Helena is a small city, as state capitals go. It's fairly compact and hilly. Its historic center is Last Chance Gulch, where four prospectors - former Confederate soldiers - gave it one last try and found gold; today's gold is in the shops which line the pedestrian mall. The most astonishing sight in Helena is a full-fledged Roman Catholic cathedral, built with donations from a mine owner from 1905 to 1912 and very beautiful. As the tour books say, it's reminiscent of churches in Bavaria and Austria, with a bright and airy interior.
Missoula, home of the university and a flourishing colony of writers and artists, is a pleasant small town at the edge of the Clark Forks river. We Helena cathedral walked past outdoor outfitters, bars, the old train station, casino/cafes, banks, pawn shops, coffee houses, craft shops, and the courthouse, where a small wedding party had gathered in the gazebo on the front lawn, while excited and dressed-up children dashed through, up and over the railings. A small knot of people outside an office building debated the possibility of a mayoral veto. The automated city parking lot had a machine which asked us to enter our license plate number on the touch screen; it talked back at us in its computer-generated voice, and wanted to know how much parking we wanted to purchase. It took dollar bills and gave change, and had a special procedure for people without a license plate.

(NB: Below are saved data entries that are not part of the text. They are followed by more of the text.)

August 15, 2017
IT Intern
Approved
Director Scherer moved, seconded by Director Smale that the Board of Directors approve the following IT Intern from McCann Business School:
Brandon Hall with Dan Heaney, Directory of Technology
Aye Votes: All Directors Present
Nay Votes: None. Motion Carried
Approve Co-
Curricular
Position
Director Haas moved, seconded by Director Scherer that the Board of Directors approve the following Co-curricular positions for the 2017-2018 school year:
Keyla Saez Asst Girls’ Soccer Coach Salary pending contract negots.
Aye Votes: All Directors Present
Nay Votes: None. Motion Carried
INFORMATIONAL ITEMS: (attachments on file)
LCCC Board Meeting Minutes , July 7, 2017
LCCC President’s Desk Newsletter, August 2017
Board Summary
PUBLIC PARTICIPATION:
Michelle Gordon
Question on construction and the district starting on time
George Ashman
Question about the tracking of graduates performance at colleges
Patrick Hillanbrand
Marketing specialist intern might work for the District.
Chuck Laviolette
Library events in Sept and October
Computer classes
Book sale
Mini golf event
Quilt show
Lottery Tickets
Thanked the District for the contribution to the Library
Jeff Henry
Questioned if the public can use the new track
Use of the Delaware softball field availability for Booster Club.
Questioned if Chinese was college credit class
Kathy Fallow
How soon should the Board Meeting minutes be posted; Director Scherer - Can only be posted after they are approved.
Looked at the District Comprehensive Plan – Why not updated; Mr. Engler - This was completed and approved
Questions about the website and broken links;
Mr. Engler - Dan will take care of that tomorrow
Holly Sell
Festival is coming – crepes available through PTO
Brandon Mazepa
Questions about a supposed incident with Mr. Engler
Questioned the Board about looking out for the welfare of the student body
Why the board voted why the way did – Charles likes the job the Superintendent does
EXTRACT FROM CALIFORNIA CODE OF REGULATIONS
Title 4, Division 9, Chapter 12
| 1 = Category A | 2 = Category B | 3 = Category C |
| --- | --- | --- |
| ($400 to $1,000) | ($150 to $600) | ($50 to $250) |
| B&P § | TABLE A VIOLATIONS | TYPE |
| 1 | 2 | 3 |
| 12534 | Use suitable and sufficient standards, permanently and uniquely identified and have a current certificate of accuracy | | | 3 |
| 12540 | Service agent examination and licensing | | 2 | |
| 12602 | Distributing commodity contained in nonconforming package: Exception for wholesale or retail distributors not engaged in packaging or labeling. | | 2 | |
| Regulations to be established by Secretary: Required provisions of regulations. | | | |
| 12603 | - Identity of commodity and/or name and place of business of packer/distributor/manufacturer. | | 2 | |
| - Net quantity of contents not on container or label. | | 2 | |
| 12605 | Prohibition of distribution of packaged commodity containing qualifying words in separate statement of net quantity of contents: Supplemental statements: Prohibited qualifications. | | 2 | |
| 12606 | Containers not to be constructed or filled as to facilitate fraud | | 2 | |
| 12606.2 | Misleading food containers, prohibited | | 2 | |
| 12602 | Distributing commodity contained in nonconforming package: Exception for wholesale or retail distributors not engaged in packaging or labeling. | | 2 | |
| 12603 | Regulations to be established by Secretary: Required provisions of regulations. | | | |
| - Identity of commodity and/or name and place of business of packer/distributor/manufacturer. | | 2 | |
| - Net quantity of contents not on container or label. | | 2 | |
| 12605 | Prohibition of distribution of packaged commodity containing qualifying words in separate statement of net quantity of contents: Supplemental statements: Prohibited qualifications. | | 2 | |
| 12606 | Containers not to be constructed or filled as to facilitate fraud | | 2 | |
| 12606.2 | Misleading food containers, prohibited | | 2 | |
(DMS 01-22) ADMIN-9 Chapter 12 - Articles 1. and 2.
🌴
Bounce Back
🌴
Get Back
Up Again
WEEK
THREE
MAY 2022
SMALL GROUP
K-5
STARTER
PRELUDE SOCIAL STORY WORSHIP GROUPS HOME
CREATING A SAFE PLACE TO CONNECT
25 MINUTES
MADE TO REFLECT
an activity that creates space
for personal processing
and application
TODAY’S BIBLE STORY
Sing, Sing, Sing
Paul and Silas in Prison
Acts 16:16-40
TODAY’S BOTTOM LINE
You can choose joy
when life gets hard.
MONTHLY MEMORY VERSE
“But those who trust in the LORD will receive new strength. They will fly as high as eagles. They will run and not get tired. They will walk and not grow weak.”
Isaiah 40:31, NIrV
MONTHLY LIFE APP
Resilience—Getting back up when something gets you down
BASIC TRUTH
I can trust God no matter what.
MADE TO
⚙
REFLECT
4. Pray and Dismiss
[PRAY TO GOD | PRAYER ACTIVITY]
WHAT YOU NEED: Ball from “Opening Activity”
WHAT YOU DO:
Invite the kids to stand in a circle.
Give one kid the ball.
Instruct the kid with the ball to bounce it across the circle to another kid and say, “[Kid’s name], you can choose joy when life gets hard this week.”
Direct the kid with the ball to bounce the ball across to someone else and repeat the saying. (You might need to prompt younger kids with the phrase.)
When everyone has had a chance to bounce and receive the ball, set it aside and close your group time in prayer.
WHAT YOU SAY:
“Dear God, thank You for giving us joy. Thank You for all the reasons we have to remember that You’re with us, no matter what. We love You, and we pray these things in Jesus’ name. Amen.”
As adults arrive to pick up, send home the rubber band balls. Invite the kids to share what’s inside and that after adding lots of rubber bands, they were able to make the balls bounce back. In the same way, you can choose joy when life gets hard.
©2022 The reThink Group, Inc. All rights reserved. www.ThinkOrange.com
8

The newest attraction in Missoula is the carousel, restored by a carousel-horse carver and many local volunteers. In the middle of a weekday morning it was crowded with small children and their parents, plus other adult carousel-lovers, everybody having a grand time.
On the way out of Montana, we continued through landscapes which changed from farm to mountain to high desert and back again. We saw some haystacks with hay laid across the top like thatching to let rainwater run off while the interior hay stays dry. We generally drove alongside rivers, sometimes in bucolic alpine meadows, sometimes shaded with trees and (no doubt) filled with trout, and sometimes so frothy that we literally understood the origin of the term white water. Indeed the rivers are so beautiful in August, we wondered how magnificent they would be in May when the spring melt is at its peak. We saw more deer, but missed the elk and bighorn sheep which inhabit the country. We found that, for a state with fewer than a million people, with only one member of the House of Representatives, Montana leaves a big impression on tourists!